§ What you need to do
Copy each of the items below word for word, keeping every character and line break unchanged.

§ Record extracts

■ ■ ■ ■

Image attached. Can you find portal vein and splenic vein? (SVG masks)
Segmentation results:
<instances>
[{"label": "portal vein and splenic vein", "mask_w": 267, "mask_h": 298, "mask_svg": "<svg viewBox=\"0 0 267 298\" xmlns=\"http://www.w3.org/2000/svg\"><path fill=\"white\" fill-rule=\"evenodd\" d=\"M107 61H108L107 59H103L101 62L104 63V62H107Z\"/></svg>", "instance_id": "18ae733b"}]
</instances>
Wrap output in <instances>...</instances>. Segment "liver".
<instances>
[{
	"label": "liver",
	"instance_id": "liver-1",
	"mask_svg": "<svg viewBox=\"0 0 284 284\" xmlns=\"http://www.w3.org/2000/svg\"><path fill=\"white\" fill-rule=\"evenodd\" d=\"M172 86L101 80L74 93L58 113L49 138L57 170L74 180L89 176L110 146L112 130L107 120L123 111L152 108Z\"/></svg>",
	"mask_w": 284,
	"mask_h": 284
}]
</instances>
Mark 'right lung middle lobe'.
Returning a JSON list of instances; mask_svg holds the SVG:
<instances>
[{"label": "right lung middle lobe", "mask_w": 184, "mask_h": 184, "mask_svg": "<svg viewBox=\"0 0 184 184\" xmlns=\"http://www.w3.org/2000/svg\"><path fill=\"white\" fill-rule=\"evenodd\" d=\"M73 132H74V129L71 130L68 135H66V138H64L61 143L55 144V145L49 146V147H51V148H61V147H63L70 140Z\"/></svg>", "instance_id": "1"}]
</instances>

■ ■ ■ ■

§ Response for this exercise
Image attached. Can you find portal vein and splenic vein? (SVG masks)
Segmentation results:
<instances>
[{"label": "portal vein and splenic vein", "mask_w": 267, "mask_h": 298, "mask_svg": "<svg viewBox=\"0 0 267 298\" xmlns=\"http://www.w3.org/2000/svg\"><path fill=\"white\" fill-rule=\"evenodd\" d=\"M107 61H108L107 59H103L101 62L104 63V62H107Z\"/></svg>", "instance_id": "18ae733b"}]
</instances>
Wrap output in <instances>...</instances>. Segment "liver".
<instances>
[{
	"label": "liver",
	"instance_id": "liver-1",
	"mask_svg": "<svg viewBox=\"0 0 284 284\" xmlns=\"http://www.w3.org/2000/svg\"><path fill=\"white\" fill-rule=\"evenodd\" d=\"M172 86L101 80L74 93L58 113L49 138L57 170L74 180L89 176L110 146L112 130L107 120L123 111L152 108Z\"/></svg>",
	"mask_w": 284,
	"mask_h": 284
}]
</instances>
Mark 'right lung middle lobe'.
Returning a JSON list of instances; mask_svg holds the SVG:
<instances>
[{"label": "right lung middle lobe", "mask_w": 184, "mask_h": 184, "mask_svg": "<svg viewBox=\"0 0 184 184\" xmlns=\"http://www.w3.org/2000/svg\"><path fill=\"white\" fill-rule=\"evenodd\" d=\"M73 132H74V129L71 130L68 135H66V138H64L61 143L55 144V145L49 146V147H51V148H61V147H63L70 140Z\"/></svg>", "instance_id": "1"}]
</instances>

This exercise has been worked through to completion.